Another key point in evaluating oclCUB is the performance of the oclCUB-based operators. The original intention of oclCUB is to enable general hardware accelerators to accelerate DL operators. This means that when the hardware accelerator has strong parallel computing capabilities, the performance of the oclCUB-based operators should achieve comparatively good expected results.

The oclCUB-based operators and CUB-based operators are run in Environment 1, using the same random data as input with float32 data type. The data volume of the input is incremental from 2^18 to 2^25. To eliminate the influence of other factors, we let operators execute multiple times and record the elapsed time each time. Then we average these data and evaluate the performance based on this value. For the convenience of presenting the results, we divide the execution time of the oclCUB-based operators by the execution time of the CUB-based or hipCUB-based operators, then take the logarithm of this result.

Figure 7 shows the performance of operators based on CUB and oclCUB. The horizontal axis represents operators at different data scales. The vertical axis represents the evaluation metric.

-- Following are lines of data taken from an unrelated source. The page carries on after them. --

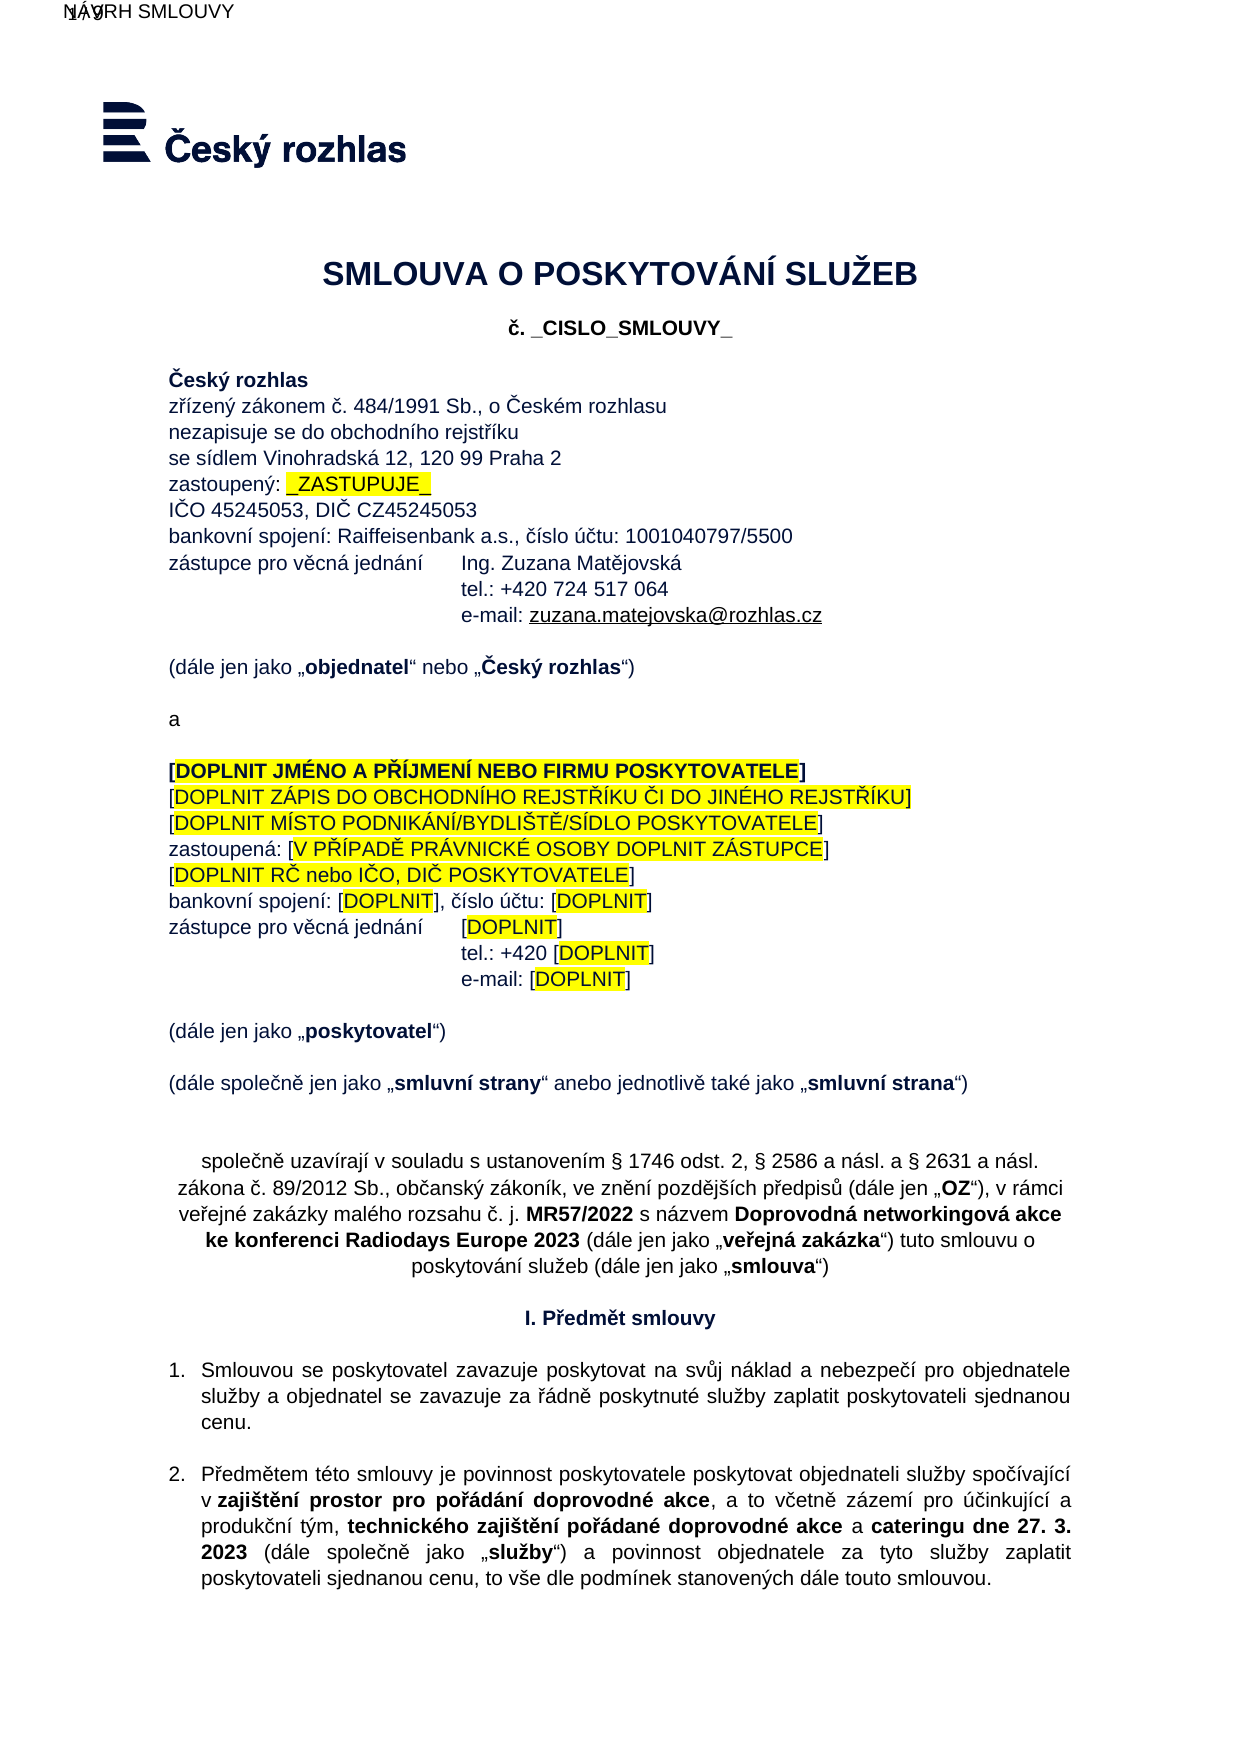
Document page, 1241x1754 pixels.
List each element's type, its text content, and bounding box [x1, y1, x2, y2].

text [DOPLNIT ZÁPIS DO OBCHODNÍHO REJSTŘÍKU ČI DO JINÉHO REJSTŘÍKU] [168, 783, 1072, 809]
text nezapisuje se do obchodního rejstříku [168, 419, 1072, 445]
text (dále jen jako „objednatel“ nebo „Český rozhlas“) [168, 653, 1072, 679]
text bankovní spojení: [DOPLNIT], číslo účtu: [DOPLNIT] [168, 888, 1072, 914]
text se sídlem Vinohradská 12, 120 99 Praha 2 [168, 445, 1072, 471]
list Předmětem této smlouvy je povinnost poskytovatele poskytovat objednateli služby spočívající v zajištění prostor pro pořádání doprovodné akce, a to včetně zázemí pro účinkující a produkční tým, technického zajištění pořádané doprovodné akce a cateringu dne 27. 3. 2023 (dále společně jako „služby“) a povinnost objednatele za tyto služby zaplatit poskytovateli sjednanou cenu, to vše dle podmínek stanovených dále touto smlouvou. [168, 1461, 1072, 1591]
text [DOPLNIT JMÉNO A PŘÍJMENÍ NEBO FIRMU POSKYTOVATELE] [168, 757, 1072, 783]
text Český rozhlas [168, 367, 1072, 393]
text tel.: +420 [DOPLNIT] [168, 940, 1072, 966]
picture [103, 102, 406, 168]
text zastoupená: [V PŘÍPADĚ PRÁVNICKÉ OSOBY DOPLNIT ZÁSTUPCE] [168, 836, 1072, 862]
text e-mail: [DOPLNIT] [168, 966, 1072, 992]
text e-mail: zuzana.matejovska@rozhlas.cz [168, 601, 1072, 627]
text a [168, 705, 1072, 731]
text [DOPLNIT RČ nebo IČO, DIČ POSKYTOVATELE] [168, 862, 1072, 888]
text zastoupený: _ZASTUPUJE_ [168, 471, 1072, 497]
text společně uzavírají v souladu s ustanovením § 1746 odst. 2, § 2586 a násl. a § 2631 a násl. zákona č. 89/2012 Sb., občanský zákoník, ve znění pozdějších předpisů (dále jen „OZ“), v rámci veřejné zakázky malého rozsahu č. j. MR57/2022 s názvem Doprovodná networkingová akce ke konferenci Radiodays Europe 2023 (dále jen jako „veřejná zakázka“) tuto smlouvu o poskytování služeb (dále jen jako „smlouva“) [168, 1148, 1072, 1278]
text bankovní spojení: Raiffeisenbank a.s., číslo účtu: 1001040797/5500 [168, 523, 1072, 549]
text tel.: +420 724 517 064 [168, 575, 1072, 601]
text zástupce pro věcná jednání Ing. Zuzana Matějovská [168, 549, 1072, 575]
text zástupce pro věcná jednání [DOPLNIT] [168, 914, 1072, 940]
text č. _CISLO_SMLOUVY_ [168, 315, 1072, 341]
text [DOPLNIT MÍSTO PODNIKÁNÍ/BYDLIŠTĚ/SÍDLO POSKYTOVATELE] [168, 809, 1072, 836]
list Smlouvou se poskytovatel zavazuje poskytovat na svůj náklad a nebezpečí pro objednatele služby a objednatel se zavazuje za řádně poskytnuté služby zaplatit poskytovateli sjednanou cenu. [168, 1356, 1072, 1434]
text zřízený zákonem č. 484/1991 Sb., o Českém rozhlasu [168, 393, 1072, 419]
text (dále společně jen jako „smluvní strany“ anebo jednotlivě také jako „smluvní strana“) [168, 1070, 1072, 1096]
text IČO 45245053, DIČ CZ45245053 [168, 497, 1072, 523]
subtitle Předmět smlouvy [168, 1304, 1072, 1330]
title SMLOUVA O POSKYTOVÁNÍ SLUŽEB [168, 250, 1072, 294]
text (dále jen jako „poskytovatel“) [168, 1018, 1072, 1044]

When the evaluation metric is less than 0, it indicates that the performance of oclCUB-based operators is better than CUB-based operators. Conversely, when the evaluation metric is greater than 0, it suggests that the performance of CUB-based operators is superior to oclCUB-based operators. In most cases, the performance of oclCUB-based operators is lower than CUB-based operators. However, there are also a small number of cases that the performance of oclCUBbase operators is slightly better than CUB-based operators. Overall, with the evaluation metric ranging between – 0.3 and 1, this implies that the performance difference between oclCUB and CUB is not significant. Additionally, operators in different frameworks exhibit similar performance. Attributable to the exclusive optimizations within the CUDA ecosystem, CUB is able to maximize its performance. In such millisecond-level computations, it is acceptable and expected that oclCUB maintains a smaller performance gap with CUB.

Fig. 7
figure 7

Comparison of the performance between the oclCUB-based operators and the CUB-based operators

Figure 8 shows the performance comparison between oclCUB and hipCUB. Overall, the evaluation metrics range from – 0.4 to 0.3, indicating that the performance of oclCUB-based operators is slightly better than that of hipCUB-based operators. Only in cases of large data scales does the performance of hipCUB-based operators surpass that of oclCUB-based operators. As the data scale increases, the performance gap between the two tends to decrease, but the difference remains consistently small. Although the AMD RADEON PRO V520 supports ROCm and HIP for executing deep learning tasks, hipCUB does not receive extensive optimization on this device. In this scenario, oclCUB is able to achieve performance comparable to hipCUB, and even slightly better. In summary, although the portability of oclCUB may slightly weaken its exclusive optimization for specific devices, oclCUB still achieves relatively high efficiency in performing computational tasks.

Fig. 8
figure 8

Comparison of the performance between the oclCUB-based operators and the hipCUB-based operators

7 Conclusion

In this paper, we propose and implement a scheme for the OpenCL computing library with relevant essential functions. This computing library is designed to accelerate DL operators using general hardware accelerators. We maintain an abstraction of the OpenCL execution environment in oclCUB to enable effective integration with DL frameworks. We design two types of interfaces to support DL operators in heterogeneous acceleration mode better. We implement a range of reusable kernel computations based on OpenCL to help users design and optimize DL operators. In our evaluation experiment, we demonstrate that oclCUB possesses a good portability, and its architectural design yields significant gains. The experimental results also indicate that the performance of oclCUB has a small, acceptable gap compared to CUB and is comparable in performance to hipCUB. In future work, we will consider expanding the computational content of the computing library, running it efficiently in DL models, and further validate performance portability on outstanding devices.